**Objective:** Please recast the lines of these records as a numbered list, dropping the blank lines and leaving the pictures out of the answer.

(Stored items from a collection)

_ _ _ _

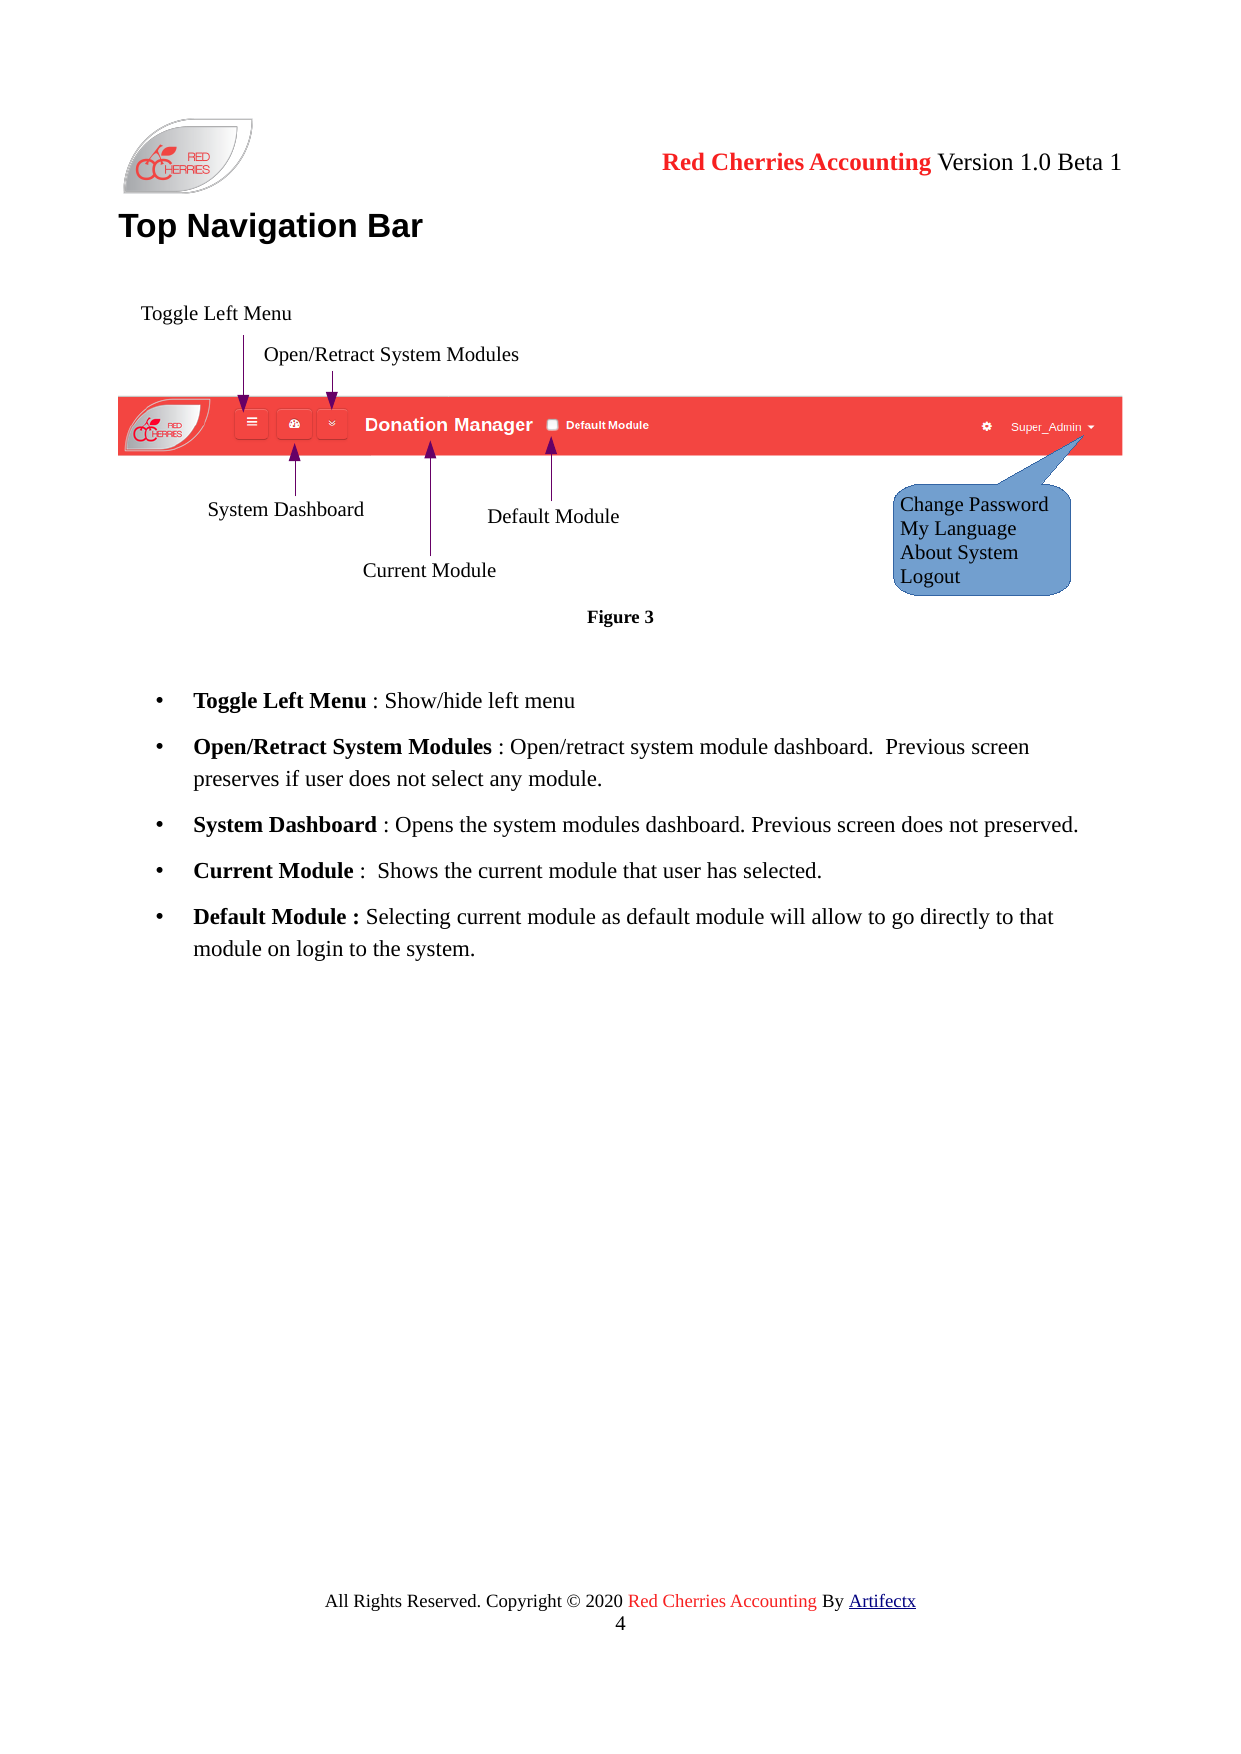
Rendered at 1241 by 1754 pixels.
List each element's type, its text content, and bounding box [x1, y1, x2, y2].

list Toggle Left Menu : Show/hide left menu [156, 687, 1122, 713]
list Default Module : Selecting current module as default module will allow to go directly to that module on login to the system. [156, 903, 1122, 961]
picture [118, 395, 1123, 456]
list Open/Retract System Modules : Open/retract system module dashboard. Previous screen preserves if user does not select any module. [156, 733, 1122, 791]
list System Dashboard : Opens the system modules dashboard. Previous screen does not preserved. [156, 811, 1122, 837]
picture [122, 117, 254, 195]
list Current Module : Shows the current module that user has selected. [156, 857, 1122, 883]
text Figure 3 [118, 606, 1122, 628]
subtitle Top Navigation Bar [118, 206, 1122, 244]
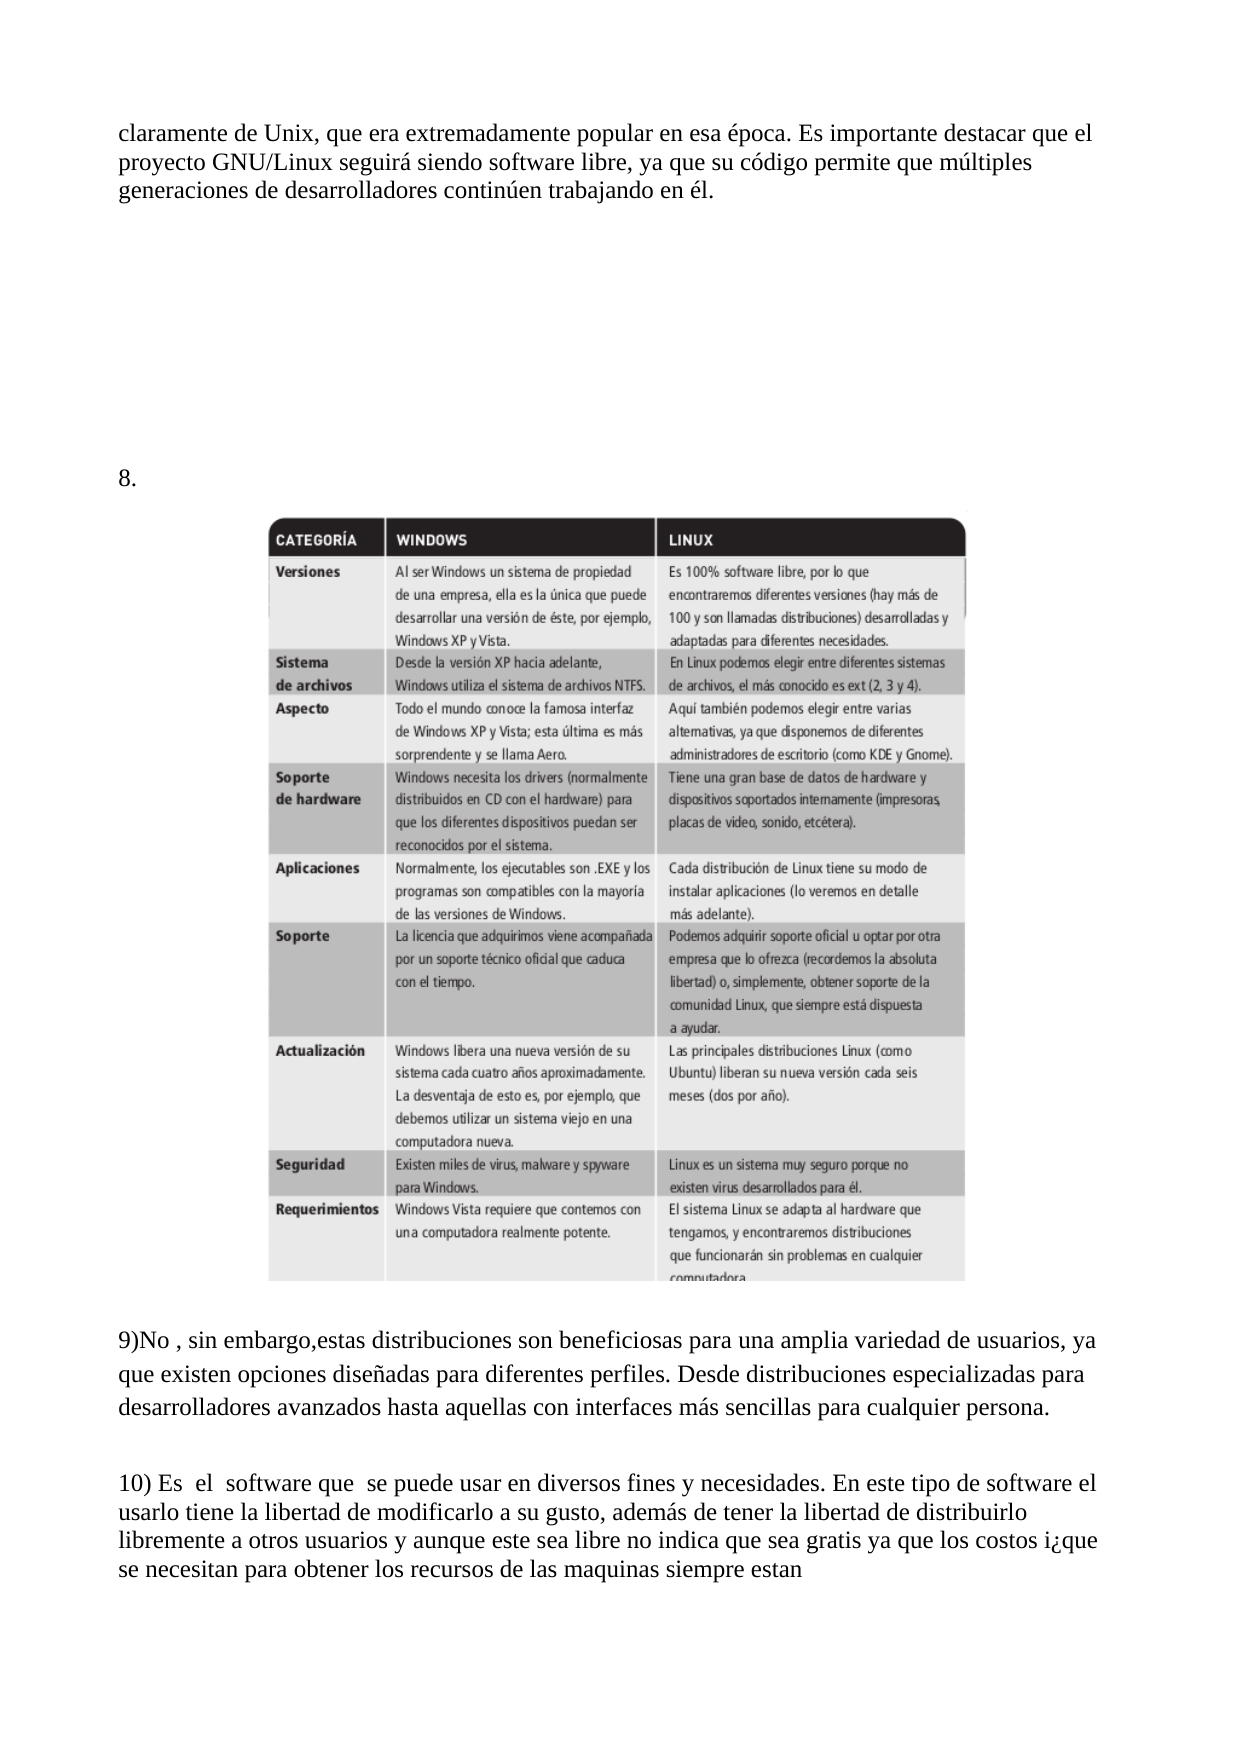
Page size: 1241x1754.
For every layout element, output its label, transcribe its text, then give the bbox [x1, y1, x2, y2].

text 9)No , sin embargo,estas distribuciones son beneficiosas para una amplia variedad de usuarios, ya que existen opciones diseñadas para diferentes perfiles. Desde distribuciones especializadas para desarrolladores avanzados hasta aquellas con interfaces más sencillas para cualquier persona. [118, 1326, 1122, 1420]
picture [255, 510, 968, 1281]
text 8. [118, 463, 1122, 492]
text 10) Es el software que se puede usar en diversos fines y necesidades. En este tipo de software el usarlo tiene la libertad de modificarlo a su gusto, además de tener la libertad de distribuirlo libremente a otros usuarios y aunque este sea libre no indica que sea gratis ya que los costos i¿que se necesitan para obtener los recursos de las maquinas siempre estan [118, 1468, 1122, 1583]
text claramente de Unix, que era extremadamente popular en esa época. Es importante destacar que el proyecto GNU/Linux seguirá siendo software libre, ya que su código permite que múltiples generaciones de desarrolladores continúen trabajando en él. [118, 118, 1122, 204]
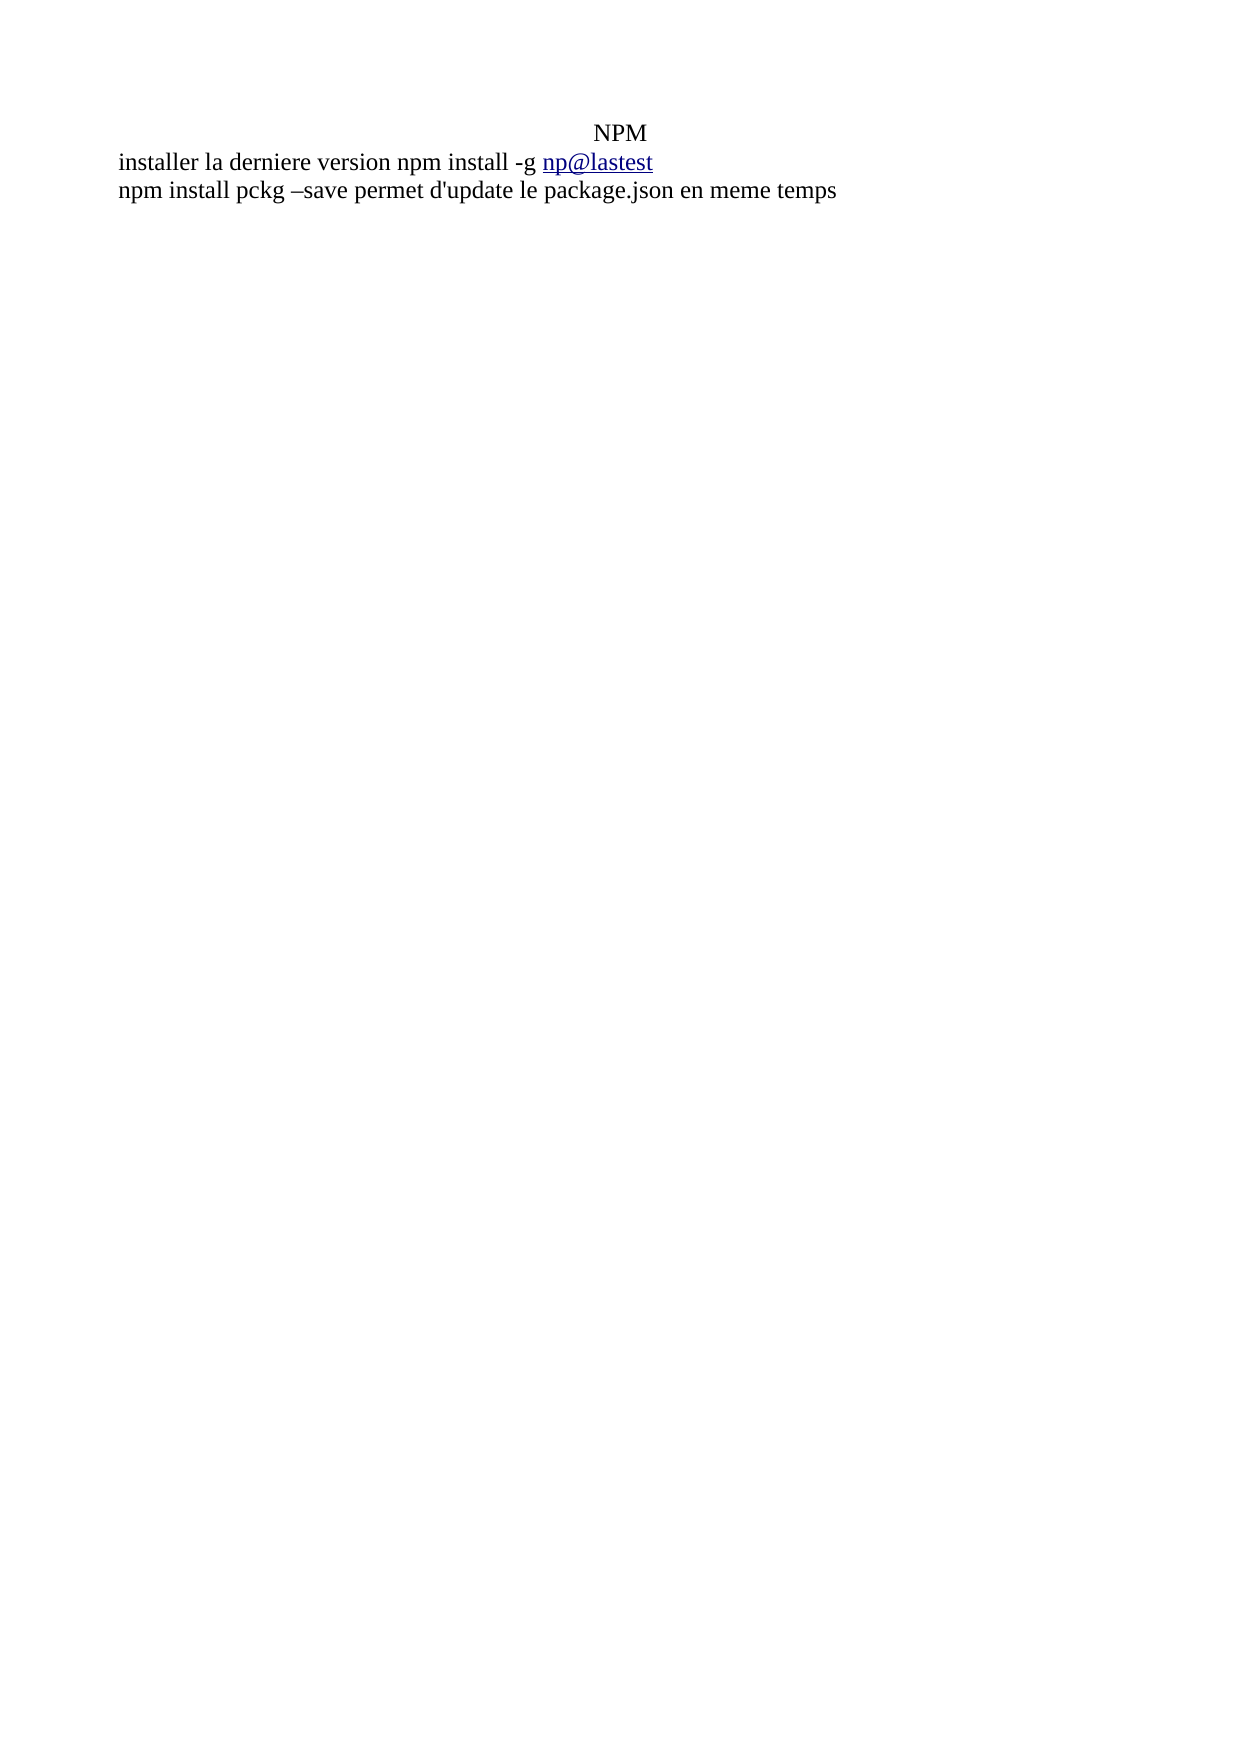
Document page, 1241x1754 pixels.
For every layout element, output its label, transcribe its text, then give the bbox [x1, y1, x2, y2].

text npm install pckg –save permet d'update le package.json en meme temps [118, 176, 1122, 204]
text installer la derniere version npm install -g np@lastest [118, 147, 1122, 176]
text NPM [118, 118, 1122, 147]
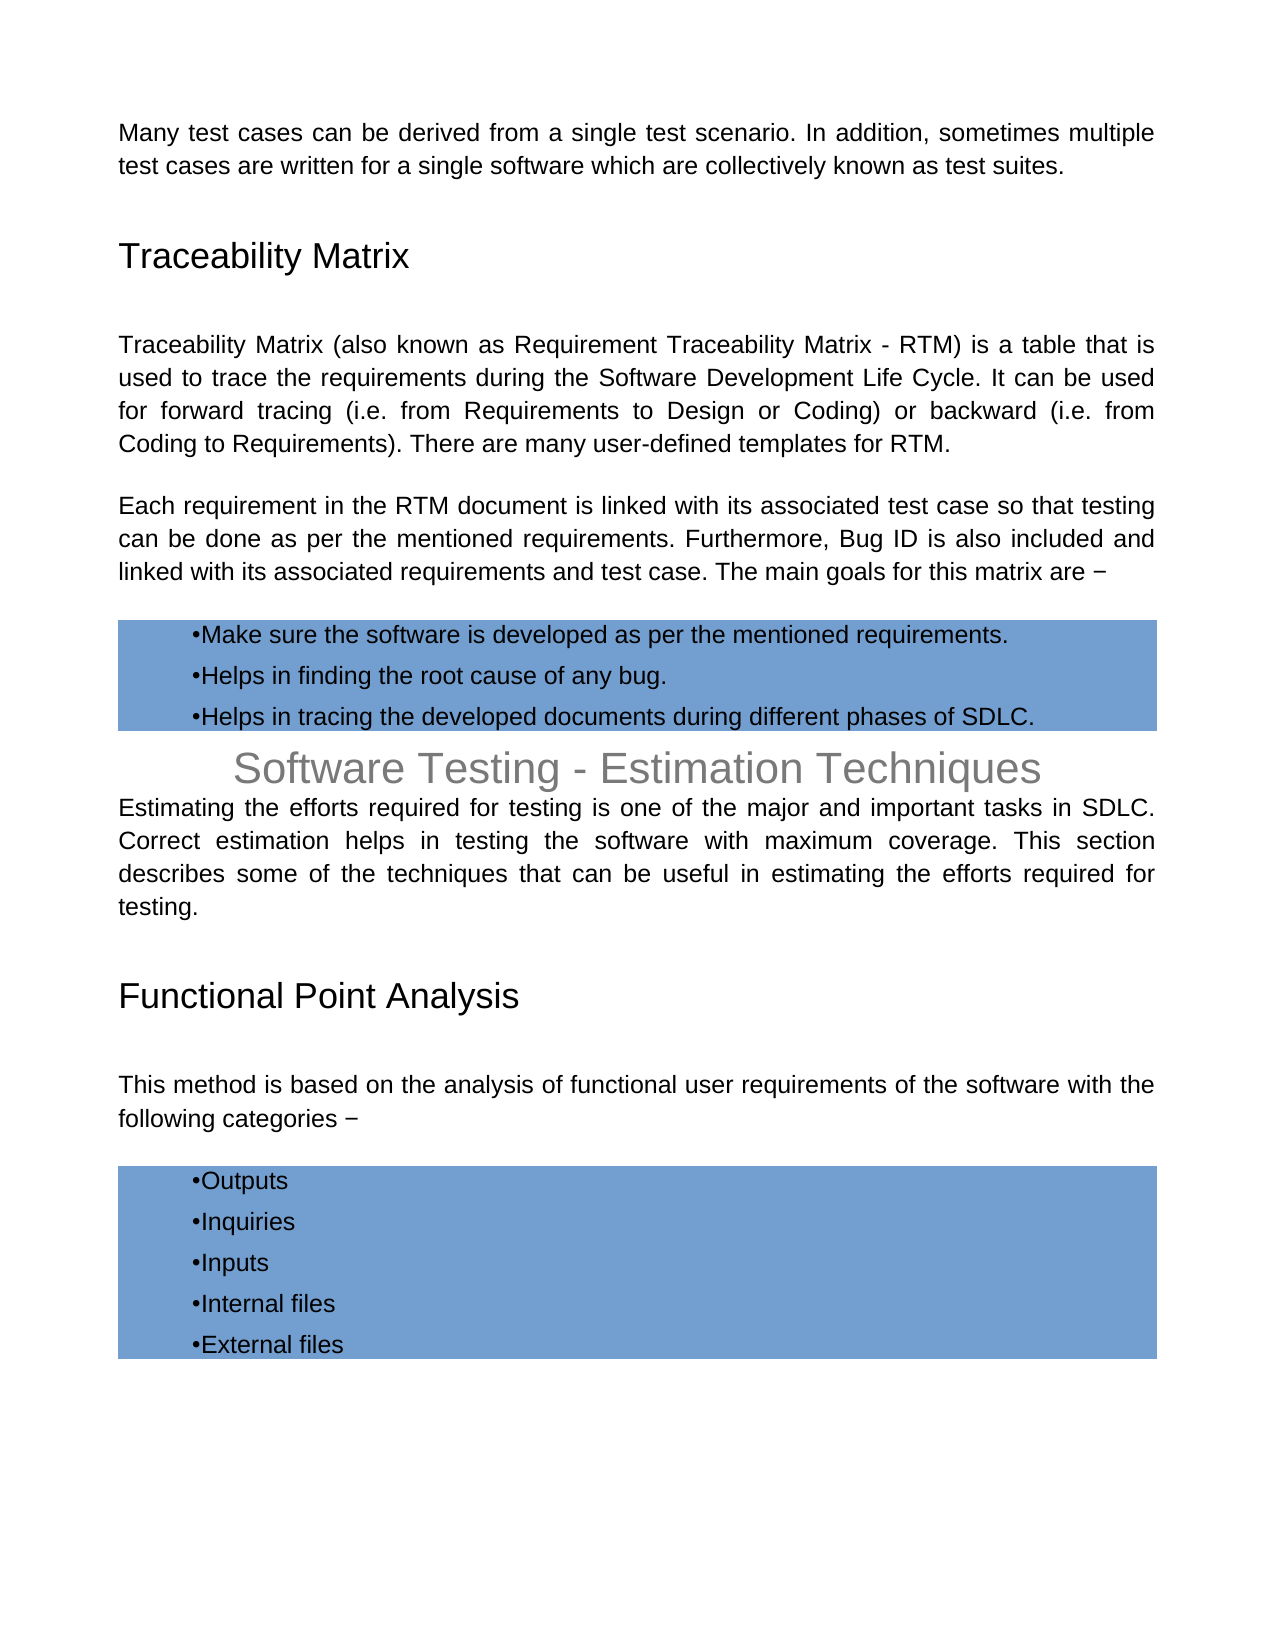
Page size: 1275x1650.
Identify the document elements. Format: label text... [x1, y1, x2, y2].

_ _ _ _

**Exercise response:**
1. Rendered at 1241 by 1754 pixels.
2. List each element's type, its text content, and bounding box [x1, y1, x2, y2].
3. list Toggle Left Menu : Show/hide left menu [156, 687, 1122, 713]
4. list Default Module : Selecting current module as default module will allow to go directly to that module on login to the system. [156, 903, 1122, 961]
5. picture [118, 395, 1123, 456]
6. list Open/Retract System Modules : Open/retract system module dashboard. Previous screen preserves if user does not select any module. [156, 733, 1122, 791]
7. list System Dashboard : Opens the system modules dashboard. Previous screen does not preserved. [156, 811, 1122, 837]
8. picture [122, 117, 254, 195]
9. list Current Module : Shows the current module that user has selected. [156, 857, 1122, 883]
10. text Figure 3 [118, 606, 1122, 628]
11. subtitle Top Navigation Bar [118, 206, 1122, 244]
12. Page size: 1241x1754.
13. For every layout element, output its label, transcribe its text, then give the bbox [x1, y1, x2, y2].
14. text 9)No , sin embargo,estas distribuciones son beneficiosas para una amplia variedad de usuarios, ya que existen opciones diseñadas para diferentes perfiles. Desde distribuciones especializadas para desarrolladores avanzados hasta aquellas con interfaces más sencillas para cualquier persona. [118, 1326, 1122, 1420]
15. picture [255, 510, 968, 1281]
16. text 8. [118, 463, 1122, 492]
17. text 10) Es el software que se puede usar en diversos fines y necesidades. En este tipo de software el usarlo tiene la libertad de modificarlo a su gusto, además de tener la libertad de distribuirlo libremente a otros usuarios y aunque este sea libre no indica que sea gratis ya que los costos i¿que se necesitan para obtener los recursos de las maquinas siempre estan [118, 1468, 1122, 1583]
18. text claramente de Unix, que era extremadamente popular en esa época. Es importante destacar que el proyecto GNU/Linux seguirá siendo software libre, ya que su código permite que múltiples generaciones de desarrolladores continúen trabajando en él. [118, 118, 1122, 204]
19. Document page, 1241x1754 pixels.
20. For every layout element, output its label, transcribe its text, then give the bbox [x1, y1, x2, y2].
21. text npm install pckg –save permet d'update le package.json en meme temps [118, 176, 1122, 204]
22. text installer la derniere version npm install -g np@lastest [118, 147, 1122, 176]
23. text NPM [118, 118, 1122, 147]
24. Page size: 1275x1650.
25. Identify the document elements. Format: label text... [x1, y1, x2, y2].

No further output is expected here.